Indeed, life can be a rough journey for many like mom, and judging for their endurance they have to be very special people to withstand the challenges along the way. Like many of our parents and grandparents, she lived a life of deprivation, limited opportunities, marginalization, and based on gender, abuse, and neglect.
As people say, what doesn’t kill you makes you stronger, so perhaps all the challenges made mom the strong person she was if only those behavioral traits were transferable.
I recently had a dream that I was walking along what seemed to be a trail. It was a short dream that ended as I saw up ahead a change in terrain from a flat dirt path to one uneven and curvy with patches of natural rock slabs.

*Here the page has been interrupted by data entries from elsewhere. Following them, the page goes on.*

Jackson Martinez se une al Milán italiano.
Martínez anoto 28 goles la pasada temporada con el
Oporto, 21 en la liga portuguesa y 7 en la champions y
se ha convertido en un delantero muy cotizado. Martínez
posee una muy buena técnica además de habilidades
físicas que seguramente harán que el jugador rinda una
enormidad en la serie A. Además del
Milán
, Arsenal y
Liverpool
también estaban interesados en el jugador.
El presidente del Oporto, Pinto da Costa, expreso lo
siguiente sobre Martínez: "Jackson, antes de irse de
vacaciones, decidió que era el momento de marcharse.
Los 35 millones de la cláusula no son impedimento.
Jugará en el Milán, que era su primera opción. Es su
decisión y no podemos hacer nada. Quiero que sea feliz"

I could interpret the dream as a sign that there are hard times ahead or maybe it was a cautionary reminder from mom that we must always work hard for things we aspire to achieve or maybe, it was just another dream ….
We miss you mom …
Steve Schneider says
Thank you for this article. In these ominous times, we need to think about people who mean something to us. We also need to feel. Thinking and feeling in terms we understand as being normal may not be the reaction we get from the person who calls the White House home.
Which is why we need people to write articles that invoke thought and feeling that give us a sense of warmth and hope.
Covid-19 gives us more than enough carnage; we don’t need the political type of carnage that President Trump serves up on a regular basis.
I hope Democracy Chronicles keeps publishing articles that bring out the best in us.
David Anderson says
I”m not sure about dream interpretation, but your Mom sounded lovely. And anybody who gets to 90+ deserves to be listened to.